*RECORDS FOR THIS EXERCISE:*

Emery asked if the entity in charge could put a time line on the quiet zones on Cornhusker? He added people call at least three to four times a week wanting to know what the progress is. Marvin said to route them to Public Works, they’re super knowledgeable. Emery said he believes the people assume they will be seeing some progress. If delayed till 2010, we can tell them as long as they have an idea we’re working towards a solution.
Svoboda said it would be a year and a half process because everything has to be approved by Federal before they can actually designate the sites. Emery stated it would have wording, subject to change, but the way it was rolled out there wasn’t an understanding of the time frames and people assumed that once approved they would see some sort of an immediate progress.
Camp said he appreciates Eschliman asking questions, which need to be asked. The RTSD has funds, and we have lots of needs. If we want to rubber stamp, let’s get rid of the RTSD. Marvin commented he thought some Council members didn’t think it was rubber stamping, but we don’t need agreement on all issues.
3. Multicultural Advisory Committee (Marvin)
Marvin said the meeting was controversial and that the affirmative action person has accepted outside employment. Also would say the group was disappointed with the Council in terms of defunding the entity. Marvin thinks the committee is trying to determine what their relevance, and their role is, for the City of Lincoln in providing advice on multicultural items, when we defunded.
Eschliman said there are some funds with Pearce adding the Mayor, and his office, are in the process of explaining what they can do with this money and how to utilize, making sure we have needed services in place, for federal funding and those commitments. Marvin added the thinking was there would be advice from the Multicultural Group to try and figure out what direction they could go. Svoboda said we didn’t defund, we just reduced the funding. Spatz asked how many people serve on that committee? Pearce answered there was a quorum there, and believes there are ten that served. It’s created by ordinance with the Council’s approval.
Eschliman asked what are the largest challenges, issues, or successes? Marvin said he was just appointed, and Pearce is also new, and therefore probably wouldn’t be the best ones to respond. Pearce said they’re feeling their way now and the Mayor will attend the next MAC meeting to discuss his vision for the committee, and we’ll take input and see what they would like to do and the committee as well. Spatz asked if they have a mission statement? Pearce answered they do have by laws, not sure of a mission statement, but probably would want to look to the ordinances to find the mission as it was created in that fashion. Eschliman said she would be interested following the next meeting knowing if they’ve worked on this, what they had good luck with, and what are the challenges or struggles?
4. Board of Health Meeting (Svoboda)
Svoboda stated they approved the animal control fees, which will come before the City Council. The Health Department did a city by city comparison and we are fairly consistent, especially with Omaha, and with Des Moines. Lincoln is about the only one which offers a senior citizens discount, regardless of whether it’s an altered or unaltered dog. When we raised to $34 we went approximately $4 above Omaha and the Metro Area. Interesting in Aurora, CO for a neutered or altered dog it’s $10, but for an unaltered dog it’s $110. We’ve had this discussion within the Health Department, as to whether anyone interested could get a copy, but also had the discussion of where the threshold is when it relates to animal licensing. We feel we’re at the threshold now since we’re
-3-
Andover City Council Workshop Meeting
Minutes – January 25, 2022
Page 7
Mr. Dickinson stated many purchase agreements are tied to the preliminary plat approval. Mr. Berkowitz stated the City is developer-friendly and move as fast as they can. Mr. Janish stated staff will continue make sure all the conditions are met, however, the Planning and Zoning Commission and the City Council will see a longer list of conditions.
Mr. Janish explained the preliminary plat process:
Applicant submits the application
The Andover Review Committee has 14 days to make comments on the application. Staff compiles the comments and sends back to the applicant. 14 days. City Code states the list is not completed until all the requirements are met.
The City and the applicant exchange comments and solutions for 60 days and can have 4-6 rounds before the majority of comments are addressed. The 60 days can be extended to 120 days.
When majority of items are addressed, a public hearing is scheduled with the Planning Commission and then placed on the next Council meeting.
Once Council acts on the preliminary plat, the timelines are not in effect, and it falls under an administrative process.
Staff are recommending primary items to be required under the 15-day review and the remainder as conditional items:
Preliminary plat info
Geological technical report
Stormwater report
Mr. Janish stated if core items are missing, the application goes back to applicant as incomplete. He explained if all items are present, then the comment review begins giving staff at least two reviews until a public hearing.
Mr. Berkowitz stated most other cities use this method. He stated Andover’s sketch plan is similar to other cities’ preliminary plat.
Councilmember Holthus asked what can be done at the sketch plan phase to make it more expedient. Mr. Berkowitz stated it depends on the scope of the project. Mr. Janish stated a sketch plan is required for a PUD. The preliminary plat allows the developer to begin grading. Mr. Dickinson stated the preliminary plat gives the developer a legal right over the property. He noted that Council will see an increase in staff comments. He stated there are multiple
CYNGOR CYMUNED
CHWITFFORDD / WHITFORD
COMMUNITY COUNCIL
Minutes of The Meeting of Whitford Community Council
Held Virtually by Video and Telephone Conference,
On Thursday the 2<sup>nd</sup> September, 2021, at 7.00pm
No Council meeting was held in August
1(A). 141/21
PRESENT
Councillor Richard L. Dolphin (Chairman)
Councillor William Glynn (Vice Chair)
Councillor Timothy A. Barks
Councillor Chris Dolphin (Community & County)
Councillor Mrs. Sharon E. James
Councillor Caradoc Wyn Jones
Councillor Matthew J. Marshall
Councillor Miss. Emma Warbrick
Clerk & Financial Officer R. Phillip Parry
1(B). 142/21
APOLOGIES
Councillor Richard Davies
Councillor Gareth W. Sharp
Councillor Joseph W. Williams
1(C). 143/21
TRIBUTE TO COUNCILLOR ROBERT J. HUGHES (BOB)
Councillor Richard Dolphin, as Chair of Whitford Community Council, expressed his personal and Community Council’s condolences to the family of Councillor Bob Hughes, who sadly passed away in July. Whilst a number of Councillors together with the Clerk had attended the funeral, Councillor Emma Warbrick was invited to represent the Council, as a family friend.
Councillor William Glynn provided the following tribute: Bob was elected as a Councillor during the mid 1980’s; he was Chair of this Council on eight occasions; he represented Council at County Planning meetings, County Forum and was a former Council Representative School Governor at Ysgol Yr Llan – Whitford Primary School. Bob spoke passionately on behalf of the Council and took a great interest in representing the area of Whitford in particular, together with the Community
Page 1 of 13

*AIM OF THE TASK:* The entries must all be transcribed exactly.

*EXERCISE RESPONSE:*
Emery asked if the entity in charge could put a time line on the quiet zones on Cornhusker? He added people call at least three to four times a week wanting to know what the progress is. Marvin said to route them to Public Works, they’re super knowledgeable. Emery said he believes the people assume they will be seeing some progress. If delayed till 2010, we can tell them as long as they have an idea we’re working towards a solution.
Svoboda said it would be a year and a half process because everything has to be approved by Federal before they can actually designate the sites. Emery stated it would have wording, subject to change, but the way it was rolled out there wasn’t an understanding of the time frames and people assumed that once approved they would see some sort of an immediate progress.
Camp said he appreciates Eschliman asking questions, which need to be asked. The RTSD has funds, and we have lots of needs. If we want to rubber stamp, let’s get rid of the RTSD. Marvin commented he thought some Council members didn’t think it was rubber stamping, but we don’t need agreement on all issues.
3. Multicultural Advisory Committee (Marvin)
Marvin said the meeting was controversial and that the affirmative action person has accepted outside employment. Also would say the group was disappointed with the Council in terms of defunding the entity. Marvin thinks the committee is trying to determine what their relevance, and their role is, for the City of Lincoln in providing advice on multicultural items, when we defunded.
Eschliman said there are some funds with Pearce adding the Mayor, and his office, are in the process of explaining what they can do with this money and how to utilize, making sure we have needed services in place, for federal funding and those commitments. Marvin added the thinking was there would be advice from the Multicultural Group to try and figure out what direction they could go. Svoboda said we didn’t defund, we just reduced the funding. Spatz asked how many people serve on that committee? Pearce answered there was a quorum there, and believes there are ten that served. It’s created by ordinance with the Council’s approval.
Eschliman asked what are the largest challenges, issues, or successes? Marvin said he was just appointed, and Pearce is also new, and therefore probably wouldn’t be the best ones to respond. Pearce said they’re feeling their way now and the Mayor will attend the next MAC meeting to discuss his vision for the committee, and we’ll take input and see what they would like to do and the committee as well. Spatz asked if they have a mission statement? Pearce answered they do have by laws, not sure of a mission statement, but probably would want to look to the ordinances to find the mission as it was created in that fashion. Eschliman said she would be interested following the next meeting knowing if they’ve worked on this, what they had good luck with, and what are the challenges or struggles?
4. Board of Health Meeting (Svoboda)
Svoboda stated they approved the animal control fees, which will come before the City Council. The Health Department did a city by city comparison and we are fairly consistent, especially with Omaha, and with Des Moines. Lincoln is about the only one which offers a senior citizens discount, regardless of whether it’s an altered or unaltered dog. When we raised to $34 we went approximately $4 above Omaha and the Metro Area. Interesting in Aurora, CO for a neutered or altered dog it’s $10, but for an unaltered dog it’s $110. We’ve had this discussion within the Health Department, as to whether anyone interested could get a copy, but also had the discussion of where the threshold is when it relates to animal licensing. We feel we’re at the threshold now since we’re
-3-
Andover City Council Workshop Meeting
Minutes – January 25, 2022
Page 7
Mr. Dickinson stated many purchase agreements are tied to the preliminary plat approval. Mr. Berkowitz stated the City is developer-friendly and move as fast as they can. Mr. Janish stated staff will continue make sure all the conditions are met, however, the Planning and Zoning Commission and the City Council will see a longer list of conditions.
Mr. Janish explained the preliminary plat process:
Applicant submits the application
The Andover Review Committee has 14 days to make comments on the application. Staff compiles the comments and sends back to the applicant. 14 days. City Code states the list is not completed until all the requirements are met.
The City and the applicant exchange comments and solutions for 60 days and can have 4-6 rounds before the majority of comments are addressed. The 60 days can be extended to 120 days.
When majority of items are addressed, a public hearing is scheduled with the Planning Commission and then placed on the next Council meeting.
Once Council acts on the preliminary plat, the timelines are not in effect, and it falls under an administrative process.
Staff are recommending primary items to be required under the 15-day review and the remainder as conditional items:
Preliminary plat info
Geological technical report
Stormwater report
Mr. Janish stated if core items are missing, the application goes back to applicant as incomplete. He explained if all items are present, then the comment review begins giving staff at least two reviews until a public hearing.
Mr. Berkowitz stated most other cities use this method. He stated Andover’s sketch plan is similar to other cities’ preliminary plat.
Councilmember Holthus asked what can be done at the sketch plan phase to make it more expedient. Mr. Berkowitz stated it depends on the scope of the project. Mr. Janish stated a sketch plan is required for a PUD. The preliminary plat allows the developer to begin grading. Mr. Dickinson stated the preliminary plat gives the developer a legal right over the property. He noted that Council will see an increase in staff comments. He stated there are multiple
CYNGOR CYMUNED
CHWITFFORDD / WHITFORD
COMMUNITY COUNCIL
Minutes of The Meeting of Whitford Community Council
Held Virtually by Video and Telephone Conference,
On Thursday the 2<sup>nd</sup> September, 2021, at 7.00pm
No Council meeting was held in August
1(A). 141/21
PRESENT
Councillor Richard L. Dolphin (Chairman)
Councillor William Glynn (Vice Chair)
Councillor Timothy A. Barks
Councillor Chris Dolphin (Community & County)
Councillor Mrs. Sharon E. James
Councillor Caradoc Wyn Jones
Councillor Matthew J. Marshall
Councillor Miss. Emma Warbrick
Clerk & Financial Officer R. Phillip Parry
1(B). 142/21
APOLOGIES
Councillor Richard Davies
Councillor Gareth W. Sharp
Councillor Joseph W. Williams
1(C). 143/21
TRIBUTE TO COUNCILLOR ROBERT J. HUGHES (BOB)
Councillor Richard Dolphin, as Chair of Whitford Community Council, expressed his personal and Community Council’s condolences to the family of Councillor Bob Hughes, who sadly passed away in July. Whilst a number of Councillors together with the Clerk had attended the funeral, Councillor Emma Warbrick was invited to represent the Council, as a family friend.
Councillor William Glynn provided the following tribute: Bob was elected as a Councillor during the mid 1980’s; he was Chair of this Council on eight occasions; he represented Council at County Planning meetings, County Forum and was a former Council Representative School Governor at Ysgol Yr Llan – Whitford Primary School. Bob spoke passionately on behalf of the Council and took a great interest in representing the area of Whitford in particular, together with the Community
Page 1 of 13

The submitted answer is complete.